- Task description -
Output each of the entries exactly, skipping every picture they contain.

(Listed records)

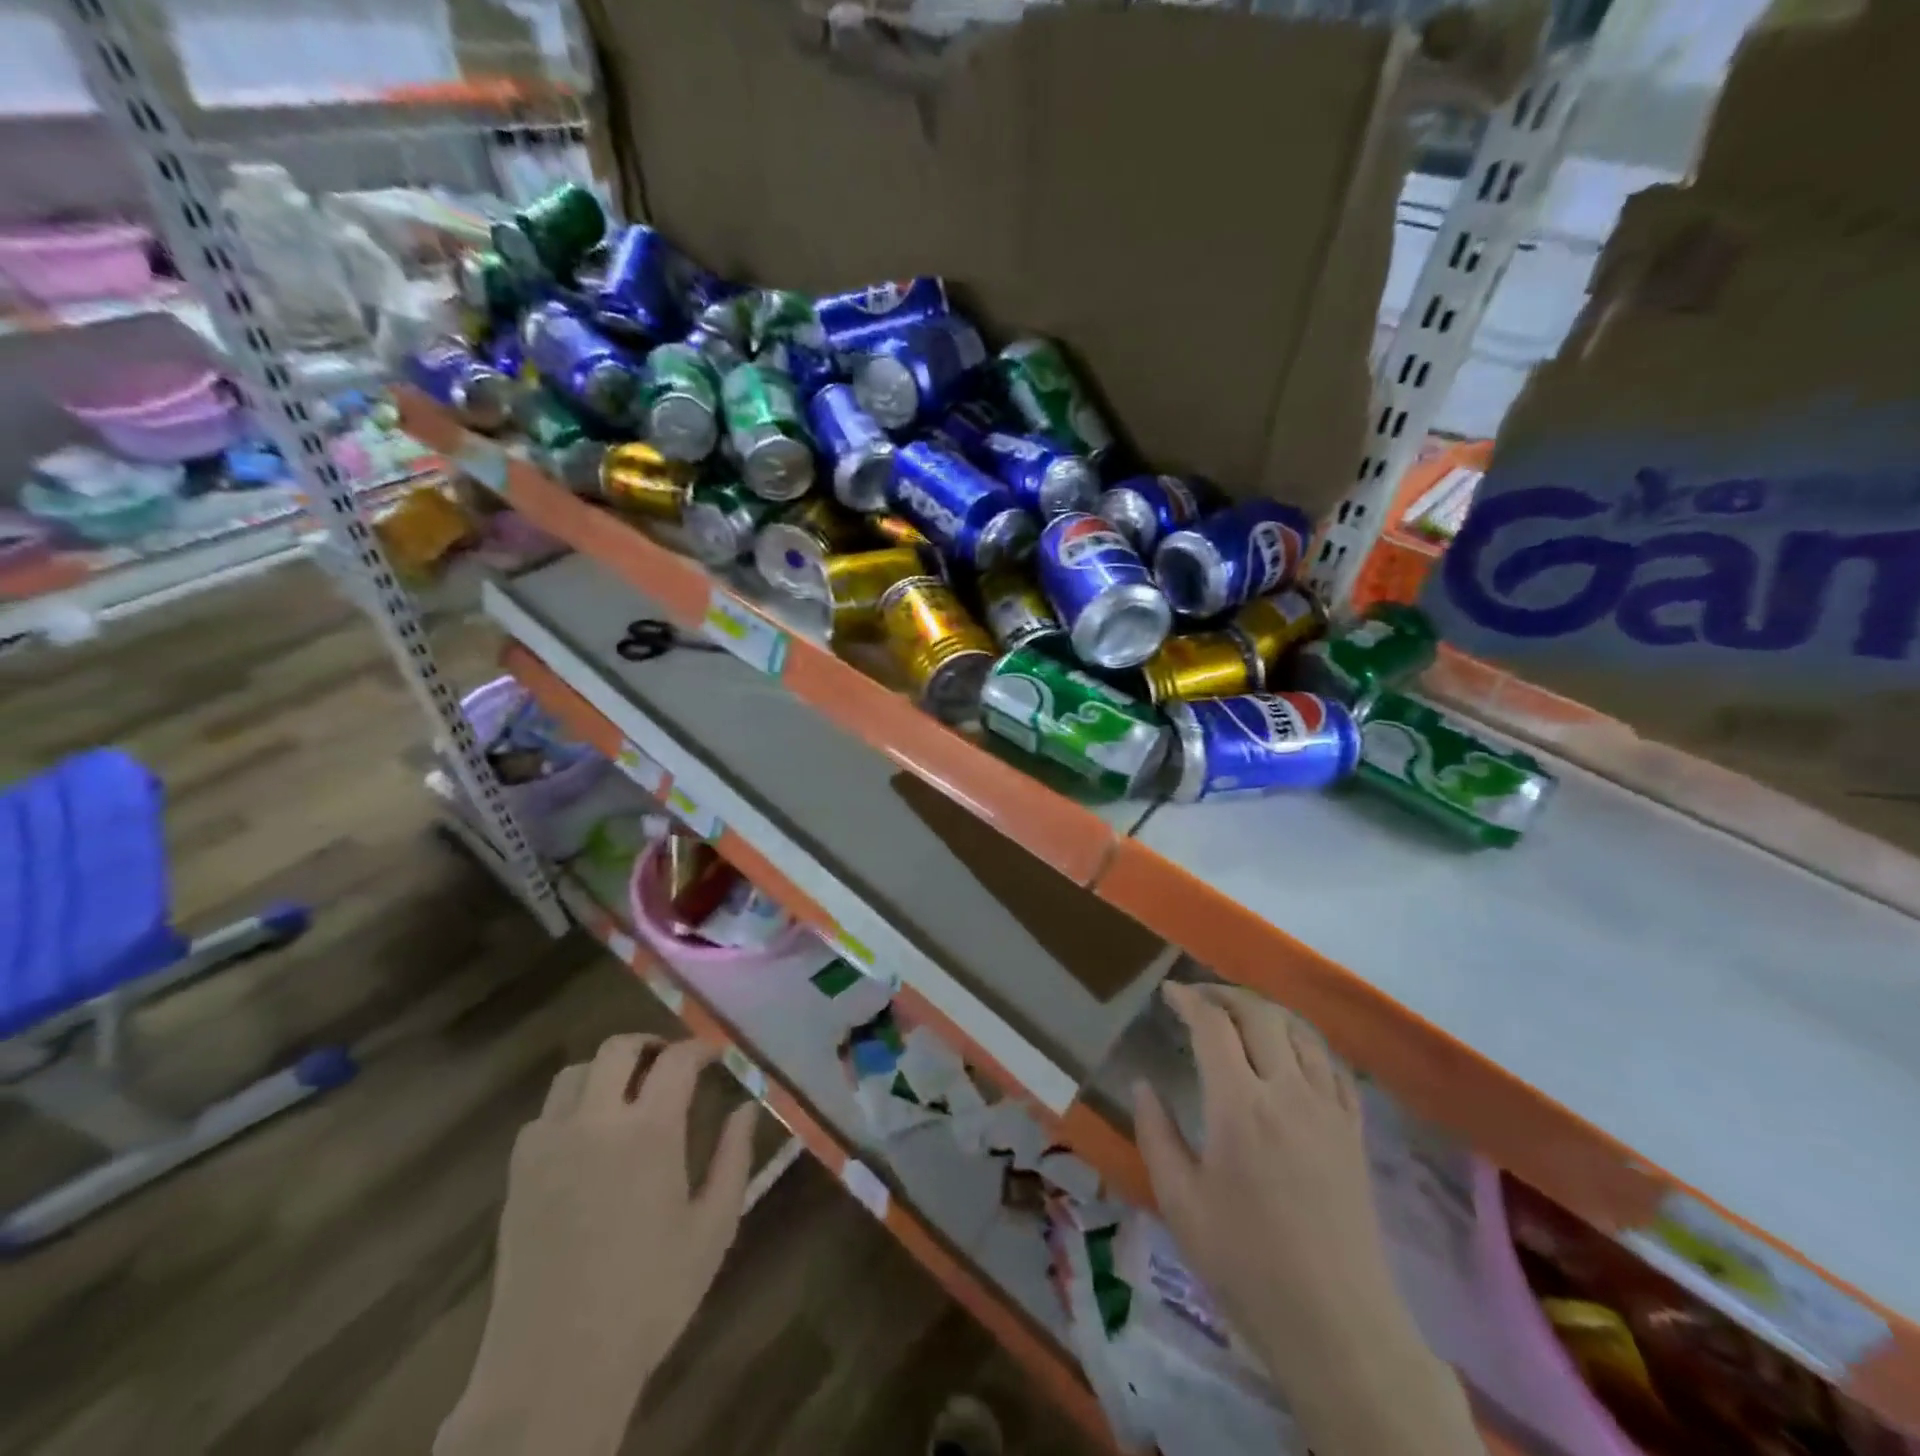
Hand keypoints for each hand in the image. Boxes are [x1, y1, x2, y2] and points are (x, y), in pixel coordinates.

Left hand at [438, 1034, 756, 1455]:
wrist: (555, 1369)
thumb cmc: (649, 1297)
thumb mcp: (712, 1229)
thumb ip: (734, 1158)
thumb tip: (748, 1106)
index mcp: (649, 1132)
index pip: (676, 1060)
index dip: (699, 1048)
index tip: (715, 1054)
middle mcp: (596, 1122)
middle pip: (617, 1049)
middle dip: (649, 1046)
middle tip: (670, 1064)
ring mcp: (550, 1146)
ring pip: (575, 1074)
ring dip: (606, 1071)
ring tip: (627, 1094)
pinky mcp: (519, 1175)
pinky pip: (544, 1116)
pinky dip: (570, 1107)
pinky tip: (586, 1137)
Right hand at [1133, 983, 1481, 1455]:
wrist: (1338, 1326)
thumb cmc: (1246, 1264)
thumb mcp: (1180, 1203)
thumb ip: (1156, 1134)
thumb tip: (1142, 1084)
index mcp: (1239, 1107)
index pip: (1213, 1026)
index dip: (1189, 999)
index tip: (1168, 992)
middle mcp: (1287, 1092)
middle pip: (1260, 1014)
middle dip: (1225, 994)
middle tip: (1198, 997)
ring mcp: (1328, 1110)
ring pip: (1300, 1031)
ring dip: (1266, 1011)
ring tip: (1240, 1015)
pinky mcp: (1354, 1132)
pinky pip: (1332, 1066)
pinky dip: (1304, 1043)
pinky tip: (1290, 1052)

(End Listed records)

- Task answer -
Hand keypoints for each hand in the image. Boxes are [x1, y1, x2, y2] and points are (x, y), in pixel coordinates.

Left hand at [438, 1034, 756, 1455]:
wrist: (555, 1369)
thumb cmc: (649, 1297)
thumb mcp: (712, 1229)
thumb ip: (734, 1158)
thumb tip: (748, 1106)
index mcp: (649, 1132)
index pip: (676, 1060)
index dip: (699, 1048)
index tip: (715, 1054)
middle mcp: (596, 1122)
middle pip: (617, 1049)
middle dip: (649, 1046)
middle tip: (670, 1064)
ring mcp: (550, 1146)
ring pip: (575, 1074)
ring dip: (606, 1071)
ring tip: (627, 1094)
pinky mcp: (519, 1175)
pinky pip: (544, 1116)
pinky dip: (570, 1107)
pinky tip: (586, 1137)
Right hand at [1133, 983, 1481, 1455]:
wrist: (1338, 1326)
thumb cmc: (1246, 1264)
thumb mcp: (1180, 1203)
thumb ip: (1156, 1134)
thumb tip: (1142, 1084)
index mcp: (1239, 1107)
index pip: (1213, 1026)
index dip: (1189, 999)
index tip: (1168, 992)
middle mcp: (1287, 1092)
middle pip: (1260, 1014)
middle dip: (1225, 994)
middle tip: (1198, 997)
ring mcp: (1328, 1110)
ring pip: (1300, 1031)
ring dip: (1266, 1011)
ring tip: (1240, 1015)
pinky mcp: (1354, 1132)
pinky pip: (1332, 1066)
pinky dip: (1304, 1043)
pinky tip: (1290, 1052)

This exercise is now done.